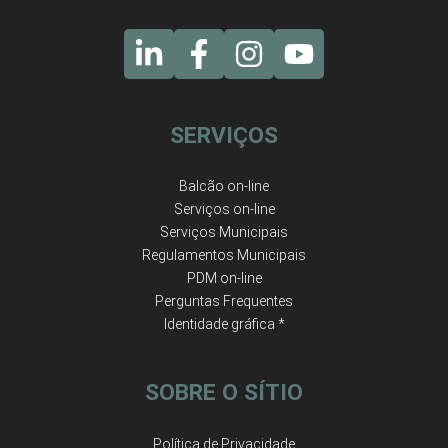
SERVIÇOS
Balcão on-line
Serviços on-line
Serviços Municipais
Regulamentos Municipais
PDM on-line
Perguntas Frequentes
Identidade gráfica *
SOBRE O SÍTIO
Política de Privacidade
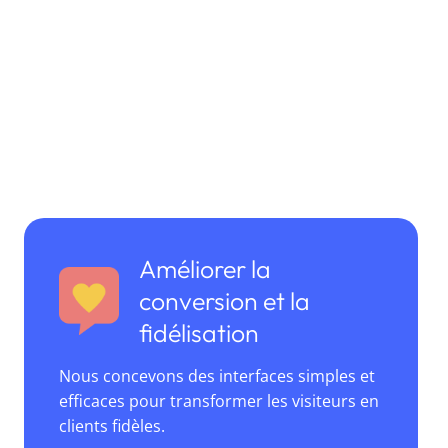
Améliorer la
conversion et la
fidélisation
Nous concevons des interfaces simples et
efficaces pour transformer les visiteurs en
clients fidèles.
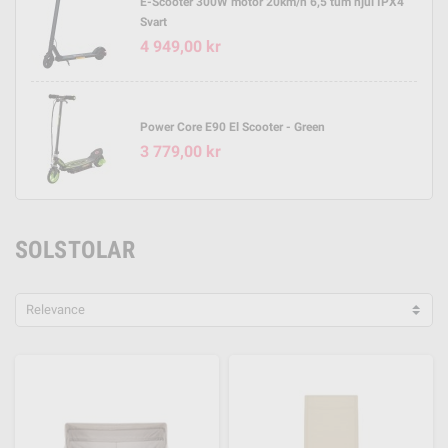
E-Scooter 300W motor 20km/h 6,5 tum hjul IPX4
Svart
4 949,00 kr
Power Core E90 El Scooter - Green
3 779,00 kr
SOLSTOLAR
Relevance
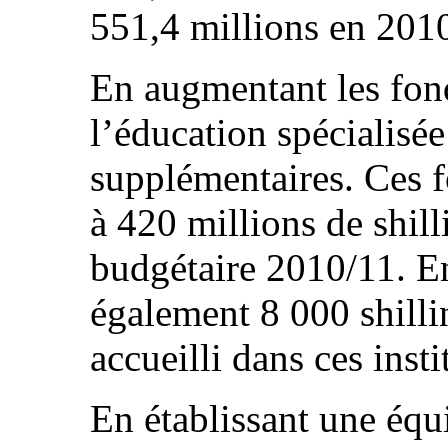
551,4 millions en 201
En augmentant les fond
l’éducation spécialisée
supplémentaires. Ces f
à 420 millions de shill
budgétaire 2010/11. En
également 8 000 shilli
accueilli dans ces insti
En établissant une équ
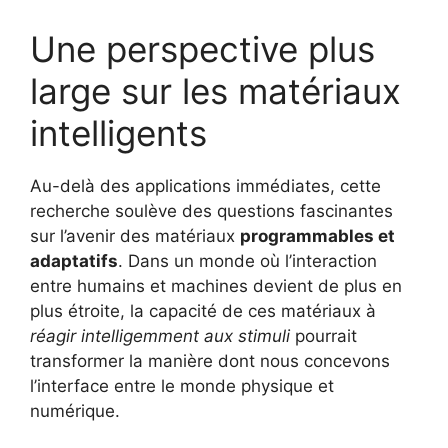
Une perspective plus
large sur les matériaux
intelligents
Au-delà des applications immédiates, cette
recherche soulève des questions fascinantes
sur l’avenir des matériaux
programmables et
adaptatifs
. Dans un monde où l’interaction
entre humains et machines devient de plus en
plus étroite, la capacité de ces matériaux à
réagir intelligemment aux stimuli
pourrait
transformer la manière dont nous concevons
l’interface entre le monde physique et
numérique.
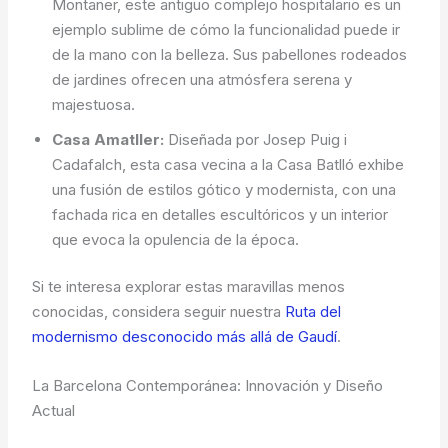
Montaner, este antiguo complejo hospitalario es un
ejemplo sublime de cómo la funcionalidad puede ir
de la mano con la belleza. Sus pabellones rodeados
de jardines ofrecen una atmósfera serena y
majestuosa.
Casa Amatller:
Diseñada por Josep Puig i
Cadafalch, esta casa vecina a la Casa Batlló exhibe
una fusión de estilos gótico y modernista, con una
fachada rica en detalles escultóricos y un interior
que evoca la opulencia de la época.
Si te interesa explorar estas maravillas menos
conocidas, considera seguir nuestra
Ruta del
modernismo desconocido más allá de Gaudí
.
La Barcelona Contemporánea: Innovación y Diseño
Actual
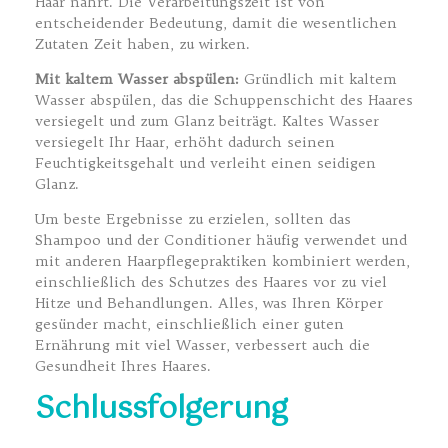
Haar nährt. Die Verarbeitungszeit ist von
entscheidender Bedeutung, damit die wesentlichen
Zutaten Zeit haben, zu wirken.
Mit kaltem Wasser abspülen:
Gründlich mit kaltem
Wasser abspülen, das die Schuppenschicht des Haares
versiegelt und zum Glanz beiträgt. Kaltes Wasser
versiegelt Ihr Haar, erhöht dadurch seinen
Feuchtigkeitsgehalt und verleiht einen seidigen
Glanz.
Um beste Ergebnisse zu erzielen, sollten das
Shampoo und der Conditioner häufig verwendet und
mit anderen Haarpflegepraktiken kombiniert werden,
einschließlich des Schutzes des Haares vor zu viel
Hitze und Behandlungen. Alles, was Ihren Körper
gesünder macht, einschließlich einer guten
Ernährung mit viel Wasser, verbessert auch die
Gesundheit Ihres Haares.
Schlussfolgerung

ASSIGNMENT |
Please write out the text of the records above again, swapping each "matériaux" for "textiles" and changing nothing else. Leave the pictures out of your answer.

WRITTEN RESPONSE |
SERVIÇOS
Balcão on-line
Serviços on-line
Serviços Municipais
Regulamentos Municipais
PDM on-line
Perguntas Frequentes
Identidade gráfica *
SOBRE O SÍTIO
Política de Privacidade
Améliorer la
conversion et la
fidélisation
Nous concevons des interfaces simples et
efficaces pour transformer les visiteurs en
clients fidèles.
E-Scooter 300W motor 20km/h 6,5 tum hjul IPX4
Svart
4 949,00 kr
Power Core E90 El Scooter - Green
3 779,00 kr
SOLSTOLAR
Relevance
551,4 millions en 201
En augmentant les fond
l’éducation spécialisée
supplémentaires. Ces f
à 420 millions de shill
budgétaire 2010/11. En
également 8 000 shilli
accueilli dans ces insti
En établissant une équ
Une perspective plus
large sur les textiles
intelligents
Au-delà des applications immédiates, cette
recherche soulève des questions fascinantes
sur l’avenir des textiles
programmables et
adaptatifs
. Dans un monde où l’interaction
entre humains et machines devient de plus en
plus étroite, la capacité de ces textiles à
réagir intelligemment aux stimuli
pourrait
transformer la manière dont nous concevons
l’interface entre le monde physique et
numérique.
Montaner, este antiguo complejo hospitalario es un
ejemplo sublime de cómo la funcionalidad puede ir
de la mano con la belleza. Sus pabellones rodeados
de jardines ofrecen una atmósfera serena y
majestuosa.
Casa Amatller:
Diseñada por Josep Puig i
Cadafalch, esta casa vecina a la Casa Batlló exhibe
una fusión de estilos gótico y modernista, con una
fachada rica en detalles escultóricos y un interior
que evoca la opulencia de la época.
Si te interesa explorar estas maravillas menos
conocidas, considera seguir nuestra
Ruta del
modernismo desconocido más allá de Gaudí
.
La Barcelona Contemporánea: Innovación y Diseño
Actual
Haar nährt. Die Verarbeitungszeit ist von
entscheidender Bedeutung, damit die wesentlichen
Zutaten Zeit haben, zu wirken.
Mit kaltem Wasser abspülen:
Gründlich mit kaltem
Wasser abspülen, das die Schuppenschicht des Haares
versiegelt und zum Glanz beiträgt. Kaltes Wasser
versiegelt Ihr Haar, erhöht dadurch seinen
Feuchtigkeitsgehalt und verleiht einen seidigen
Glanz.
Um beste Ergebnisse zu erzielen, sollten das
Shampoo und der Conditioner häufig verwendet und
mit anderen Haarpflegepraktiken kombiniert werden,
einschließlich des Schutzes des Haares vor zu viel
Hitze und Behandlungen. Alles, was Ihren Körper
gesünder macht, einschließlich einer guten
Ernährung mit viel Wasser, verbessert auch die
Gesundheit Ihres Haares.
Schlussfolgerung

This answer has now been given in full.